- **QUESTIONS**
- A) Decide whether each statement agrees with the article on the Pueblo Chieftain sale, answering yes or no and quoting the words of the article that decide it: (i) The price of the sale was made public. (ii) GateHouse publications appear in 38 states. (iii) Robert Hoag Rawlings died in March 2017.
- B) Reproduce the article on the Pueblo Chieftain sale from "GateHouse publishes more" to "in 38 states.".

- **EXERCISE PASSAGE**
________
The owner of The Pueblo Chieftain has agreed to sell the Southern Colorado newspaper.
The Star-Journal Publishing Corp. announced Tuesday that the sale to GateHouse Media is expected to conclude within about a month. Terms were not released.
GateHouse publishes more than 560 community newspapers, including 124 dailies, along with more than 485 affiliated websites. Its publications can be found in 38 states.
CEO Mike Reed of New Media Investment Group, which runs GateHouse, appeared on NPR's Morning Edition Tuesday to push back against critics who claim the company makes money by making drastic cuts to news operations, such as consolidating the editing of all papers in Austin, Texas, and sharing content across papers.
"We see an opportunity to acquire (small-town papers) at relatively inexpensive prices because nobody likes them and to reinvent the business model, moving it from advertising to services," Reed told Morning Edition.
Some journalists who work at GateHouse papers disagree. That includes employees at the Columbia, Missouri-based Daily Tribune, which was acquired by GateHouse in the fall of 2016 after 115 years of local ownership. Much of the staff was gone within the year.
"They see the newspaper not as journalism but as dollar signs," John Darkow, the Tribune's cartoonist for nearly 20 years, told Morning Edition.
Chieftain publisher Jane Rawlings says her father, Robert Hoag Rawlings, asked that the paper be sold upon his death. He died in March 2017 after serving as owner, publisher and editor of the newspaper for decades.
Jane Rawlings says the proceeds from the sale will be placed in a foundation aimed at serving Pueblo and southern Colorado.
________
- **Dataset items**
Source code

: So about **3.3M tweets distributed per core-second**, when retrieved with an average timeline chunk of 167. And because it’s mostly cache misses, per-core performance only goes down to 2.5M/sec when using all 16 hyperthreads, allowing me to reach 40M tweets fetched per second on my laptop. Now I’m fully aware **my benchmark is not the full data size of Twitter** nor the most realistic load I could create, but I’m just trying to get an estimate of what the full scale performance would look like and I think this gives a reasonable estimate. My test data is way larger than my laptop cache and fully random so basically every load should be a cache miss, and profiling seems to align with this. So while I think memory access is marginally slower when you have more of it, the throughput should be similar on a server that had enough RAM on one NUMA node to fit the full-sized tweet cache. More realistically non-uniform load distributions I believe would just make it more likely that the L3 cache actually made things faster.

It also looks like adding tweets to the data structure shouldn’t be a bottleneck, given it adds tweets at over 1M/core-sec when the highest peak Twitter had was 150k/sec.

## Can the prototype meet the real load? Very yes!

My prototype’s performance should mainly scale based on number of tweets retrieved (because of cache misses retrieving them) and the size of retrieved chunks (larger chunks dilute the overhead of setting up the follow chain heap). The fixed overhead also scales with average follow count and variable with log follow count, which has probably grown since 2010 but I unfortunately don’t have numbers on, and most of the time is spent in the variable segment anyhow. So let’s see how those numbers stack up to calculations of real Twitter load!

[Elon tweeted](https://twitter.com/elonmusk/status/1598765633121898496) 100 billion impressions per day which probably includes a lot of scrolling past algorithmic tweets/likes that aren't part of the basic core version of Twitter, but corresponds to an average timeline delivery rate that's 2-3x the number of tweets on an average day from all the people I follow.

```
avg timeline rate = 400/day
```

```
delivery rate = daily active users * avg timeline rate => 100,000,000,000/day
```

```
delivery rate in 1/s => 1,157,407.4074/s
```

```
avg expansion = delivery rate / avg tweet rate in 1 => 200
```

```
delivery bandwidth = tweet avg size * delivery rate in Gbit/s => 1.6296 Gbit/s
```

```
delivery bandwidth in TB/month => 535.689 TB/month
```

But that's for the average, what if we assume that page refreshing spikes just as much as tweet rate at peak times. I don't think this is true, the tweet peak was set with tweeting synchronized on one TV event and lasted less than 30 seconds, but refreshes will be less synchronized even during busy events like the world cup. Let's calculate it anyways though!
________
- **YOUR WRITTEN ANSWERS**
- A)
(i) No: "Terms were not released."
(ii) Yes: "Its publications can be found in 38 states."
(iii) Yes: "He died in March 2017"

- B)
GateHouse publishes more than 560 community newspapers, including 124 dailies, along with more than 485 affiliated websites. Its publications can be found in 38 states.